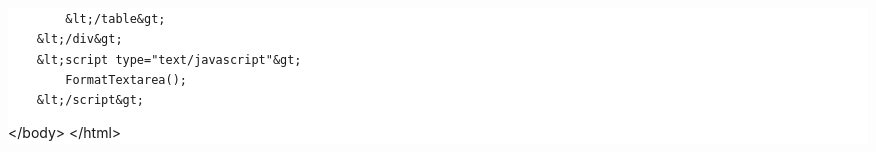 	  		&lt;/table&gt;
  		&lt;/div&gt; 
		&lt;script type="text/javascript"&gt;
			FormatTextarea();
		&lt;/script&gt;
  &lt;/body&gt;
&lt;/html&gt;

</code></pre>

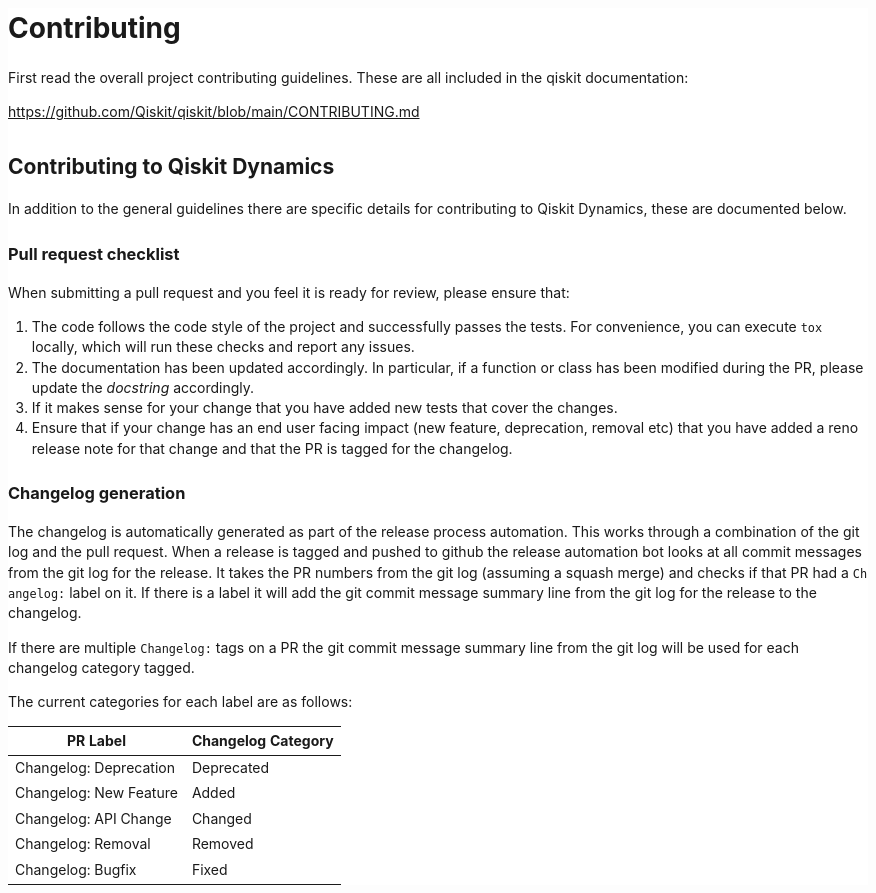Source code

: # Contributing

First read the overall project contributing guidelines. These are all
included in the qiskit documentation:

https://github.com/Qiskit/qiskit/blob/main/CONTRIBUTING.md

## Contributing to Qiskit Dynamics

In addition to the general guidelines there are specific details for
contributing to Qiskit Dynamics, these are documented below.

### Pull request checklist

When submitting a pull request and you feel it is ready for review,
please ensure that:

1. The code follows the code style of the project and successfully
   passes the tests. For convenience, you can execute `tox` locally,
   which will run these checks and report any issues.
2. The documentation has been updated accordingly. In particular, if a
   function or class has been modified during the PR, please update the
   *docstring* accordingly.
3. If it makes sense for your change that you have added new tests that
   cover the changes.
4. Ensure that if your change has an end user facing impact (new feature,
   deprecation, removal etc) that you have added a reno release note for that
   change and that the PR is tagged for the changelog.

### Changelog generation

The changelog is automatically generated as part of the release process
automation. This works through a combination of the git log and the pull
request. When a release is tagged and pushed to github the release automation
bot looks at all commit messages from the git log for the release. It takes the
PR numbers from the git log (assuming a squash merge) and checks if that PR had
a `Changelog:` label on it. If there is a label it will add the git commit
message summary line from the git log for the release to the changelog.

If there are multiple `Changelog:` tags on a PR the git commit message summary
line from the git log will be used for each changelog category tagged.

The current categories for each label are as follows:

| PR Label               | Changelog Category |
| -----------------------|--------------------|
| Changelog: Deprecation | Deprecated         |
| Changelog: New Feature | Added              |
| Changelog: API Change  | Changed            |
| Changelog: Removal     | Removed            |
| Changelog: Bugfix      | Fixed              |
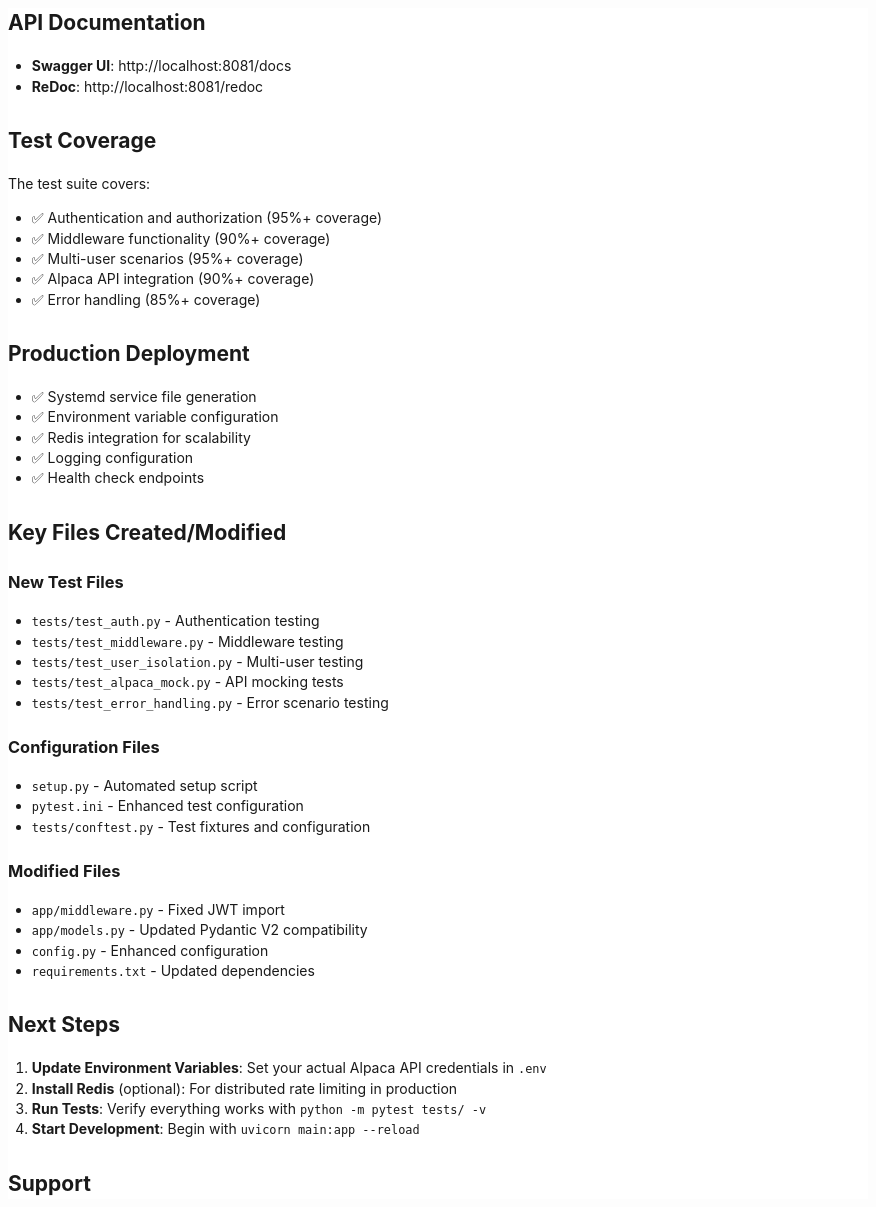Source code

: ## API Documentation
- **Swagger UI**: http://localhost:8081/docs
- **ReDoc**: http://localhost:8081/redoc

## Test Coverage
The test suite covers:
- ✅ Authentication and authorization (95%+ coverage)
- ✅ Middleware functionality (90%+ coverage)
- ✅ Multi-user scenarios (95%+ coverage)
- ✅ Alpaca API integration (90%+ coverage)
- ✅ Error handling (85%+ coverage)

## Production Deployment
- ✅ Systemd service file generation
- ✅ Environment variable configuration
- ✅ Redis integration for scalability
- ✅ Logging configuration
- ✅ Health check endpoints

## Key Files Created/Modified

### New Test Files
- `tests/test_auth.py` - Authentication testing
- `tests/test_middleware.py` - Middleware testing
- `tests/test_user_isolation.py` - Multi-user testing
- `tests/test_alpaca_mock.py` - API mocking tests
- `tests/test_error_handling.py` - Error scenario testing

### Configuration Files
- `setup.py` - Automated setup script
- `pytest.ini` - Enhanced test configuration
- `tests/conftest.py` - Test fixtures and configuration

### Modified Files
- `app/middleware.py` - Fixed JWT import
- `app/models.py` - Updated Pydantic V2 compatibility
- `config.py` - Enhanced configuration
- `requirements.txt` - Updated dependencies

## Next Steps

1. **Update Environment Variables**: Set your actual Alpaca API credentials in `.env`
2. **Install Redis** (optional): For distributed rate limiting in production
3. **Run Tests**: Verify everything works with `python -m pytest tests/ -v`
4. **Start Development**: Begin with `uvicorn main:app --reload`

## Support
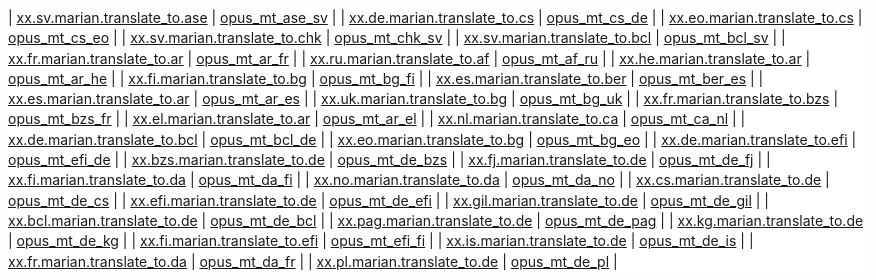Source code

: | [xx.sv.marian.translate_to.ase](https://nlp.johnsnowlabs.com//2021/06/01/opus_mt_ase_sv_xx.html) | [opus_mt_ase_sv](https://nlp.johnsnowlabs.com//2021/06/01/opus_mt_ase_sv_xx.html) |
| [xx.de.marian.translate_to.cs](https://nlp.johnsnowlabs.com//2021/06/01/opus_mt_cs_de_xx.html) | [opus_mt_cs_de](https://nlp.johnsnowlabs.com//2021/06/01/opus_mt_cs_de_xx.html) |
| [xx.eo.marian.translate_to.cs](https://nlp.johnsnowlabs.com//2021/06/01/opus_mt_cs_eo_xx.html) | [opus_mt_cs_eo](https://nlp.johnsnowlabs.com//2021/06/01/opus_mt_cs_eo_xx.html) |
| [xx.sv.marian.translate_to.chk](https://nlp.johnsnowlabs.com//2021/06/01/opus_mt_chk_sv_xx.html) | [opus_mt_chk_sv](https://nlp.johnsnowlabs.com//2021/06/01/opus_mt_chk_sv_xx.html) |
| [xx.sv.marian.translate_to.bcl](https://nlp.johnsnowlabs.com//2021/06/01/opus_mt_bcl_sv_xx.html) | [opus_mt_bcl_sv](https://nlp.johnsnowlabs.com//2021/06/01/opus_mt_bcl_sv_xx.html) |
| [xx.fr.marian.translate_to.ar](https://nlp.johnsnowlabs.com//2021/06/01/opus_mt_ar_fr_xx.html) | [opus_mt_ar_fr](https://nlp.johnsnowlabs.com//2021/06/01/opus_mt_ar_fr_xx.html) |
| [xx.ru.marian.translate_to.af](https://nlp.johnsnowlabs.com//2021/06/01/opus_mt_af_ru_xx.html) | [opus_mt_af_ru](https://nlp.johnsnowlabs.com//2021/06/01/opus_mt_af_ru_xx.html) |
| [xx.he.marian.translate_to.ar](https://nlp.johnsnowlabs.com//2021/06/01/opus_mt_ar_he_xx.html) | [opus_mt_ar_he](https://nlp.johnsnowlabs.com//2021/06/01/opus_mt_ar_he_xx.html) |
| [xx.fi.marian.translate_to.bg](https://nlp.johnsnowlabs.com//2021/06/01/opus_mt_bg_fi_xx.html) | [opus_mt_bg_fi](https://nlp.johnsnowlabs.com//2021/06/01/opus_mt_bg_fi_xx.html) |
| [xx.es.marian.translate_to.ber](https://nlp.johnsnowlabs.com//2021/06/01/opus_mt_ber_es_xx.html) | [opus_mt_ber_es](https://nlp.johnsnowlabs.com//2021/06/01/opus_mt_ber_es_xx.html) |
| [xx.es.marian.translate_to.ar](https://nlp.johnsnowlabs.com//2021/06/01/opus_mt_ar_es_xx.html) | [opus_mt_ar_es](https://nlp.johnsnowlabs.com//2021/06/01/opus_mt_ar_es_xx.html) |
| [xx.uk.marian.translate_to.bg](https://nlp.johnsnowlabs.com//2021/06/01/opus_mt_bg_uk_xx.html) | [opus_mt_bg_uk](https://nlp.johnsnowlabs.com//2021/06/01/opus_mt_bg_uk_xx.html) |
| [xx.fr.marian.translate_to.bzs](https://nlp.johnsnowlabs.com//2021/06/01/opus_mt_bzs_fr_xx.html) | [opus_mt_bzs_fr](https://nlp.johnsnowlabs.com//2021/06/01/opus_mt_bzs_fr_xx.html) |
| [xx.el.marian.translate_to.ar](https://nlp.johnsnowlabs.com//2021/06/01/opus_mt_ar_el_xx.html) | [opus_mt_ar_el](https://nlp.johnsnowlabs.com//2021/06/01/opus_mt_ar_el_xx.html) |
| [xx.nl.marian.translate_to.ca](https://nlp.johnsnowlabs.com//2021/06/01/opus_mt_ca_nl_xx.html) | [opus_mt_ca_nl](https://nlp.johnsnowlabs.com//2021/06/01/opus_mt_ca_nl_xx.html) |
| [xx.de.marian.translate_to.bcl](https://nlp.johnsnowlabs.com//2021/06/01/opus_mt_bcl_de_xx.html) | [opus_mt_bcl_de](https://nlp.johnsnowlabs.com//2021/06/01/opus_mt_bcl_de_xx.html) |
| [xx.eo.marian.translate_to.bg](https://nlp.johnsnowlabs.com//2021/06/01/opus_mt_bg_eo_xx.html) | [opus_mt_bg_eo](https://nlp.johnsnowlabs.com//2021/06/01/opus_mt_bg_eo_xx.html) |
| [xx.de.marian.translate_to.efi](https://nlp.johnsnowlabs.com//2021/06/01/opus_mt_efi_de_xx.html) | [opus_mt_efi_de](https://nlp.johnsnowlabs.com//2021/06/01/opus_mt_efi_de_xx.html) |
| [xx.bzs.marian.translate_to.de](https://nlp.johnsnowlabs.com//2021/06/01/opus_mt_de_bzs_xx.html) | [opus_mt_de_bzs](https://nlp.johnsnowlabs.com//2021/06/01/opus_mt_de_bzs_xx.html) |
| [xx.fj.marian.translate_to.de](https://nlp.johnsnowlabs.com//2021/06/01/opus_mt_de_fj_xx.html) | [opus_mt_de_fj](https://nlp.johnsnowlabs.com//2021/06/01/opus_mt_de_fj_xx.html) |
| [xx.fi.marian.translate_to.da](https://nlp.johnsnowlabs.com//2021/06/01/opus_mt_da_fi_xx.html) | [opus_mt_da_fi](https://nlp.johnsnowlabs.com//2021/06/01/opus_mt_da_fi_xx.html) |
| [xx.no.marian.translate_to.da](https://nlp.johnsnowlabs.com//2021/06/01/opus_mt_da_no_xx.html) | [opus_mt_da_no](https://nlp.johnsnowlabs.com//2021/06/01/opus_mt_da_no_xx.html) |
| [xx.cs.marian.translate_to.de](https://nlp.johnsnowlabs.com//2021/06/01/opus_mt_de_cs_xx.html) | [opus_mt_de_cs](https://nlp.johnsnowlabs.com//2021/06/01/opus_mt_de_cs_xx.html) |
| [xx.efi.marian.translate_to.de](https://nlp.johnsnowlabs.com//2021/06/01/opus_mt_de_efi_xx.html) | [opus_mt_de_efi](https://nlp.johnsnowlabs.com//2021/06/01/opus_mt_de_efi_xx.html) |
| [xx.gil.marian.translate_to.de](https://nlp.johnsnowlabs.com//2021/06/01/opus_mt_de_gil_xx.html) | [opus_mt_de_gil](https://nlp.johnsnowlabs.com//2021/06/01/opus_mt_de_gil_xx.html) |
| [xx.bcl.marian.translate_to.de](https://nlp.johnsnowlabs.com//2021/06/01/opus_mt_de_bcl_xx.html) | [opus_mt_de_bcl](https://nlp.johnsnowlabs.com//2021/06/01/opus_mt_de_bcl_xx.html) |
| [xx.pag.marian.translate_to.de](https://nlp.johnsnowlabs.com//2021/06/01/opus_mt_de_pag_xx.html) | [opus_mt_de_pag](https://nlp.johnsnowlabs.com//2021/06/01/opus_mt_de_pag_xx.html) |
| [xx.kg.marian.translate_to.de](https://nlp.johnsnowlabs.com//2021/06/01/opus_mt_de_kg_xx.html) | [opus_mt_de_kg](https://nlp.johnsnowlabs.com//2021/06/01/opus_mt_de_kg_xx.html) |
| [xx.fi.marian.translate_to.efi](https://nlp.johnsnowlabs.com//2021/06/01/opus_mt_efi_fi_xx.html) | [opus_mt_efi_fi](https://nlp.johnsnowlabs.com//2021/06/01/opus_mt_efi_fi_xx.html) |
| [xx.is.marian.translate_to.de](https://nlp.johnsnowlabs.com//2021/06/01/opus_mt_de_is_xx.html) | [opus_mt_de_is](https://nlp.johnsnowlabs.com//2021/06/01/opus_mt_de_is_xx.html) |
| [xx.fr.marian.translate_to.da](https://nlp.johnsnowlabs.com//2021/06/01/opus_mt_da_fr_xx.html) | [opus_mt_da_fr](https://nlp.johnsnowlabs.com//2021/06/01/opus_mt_da_fr_xx.html) |
| [xx.pl.marian.translate_to.de](https://nlp.johnsnowlabs.com//2021/06/01/opus_mt_de_pl_xx.html) | [opus_mt_de_pl](https://nlp.johnsnowlabs.com//2021/06/01/opus_mt_de_pl_xx.html) |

- - - -

* _Problem statement_
Which lines of the listing above hold the word "main"? Copy each of them.

* _Answer for the task_
https://github.com/Qiskit/qiskit/blob/main/CONTRIBUTING.md
4. **Start Development**: Begin with `uvicorn main:app --reload`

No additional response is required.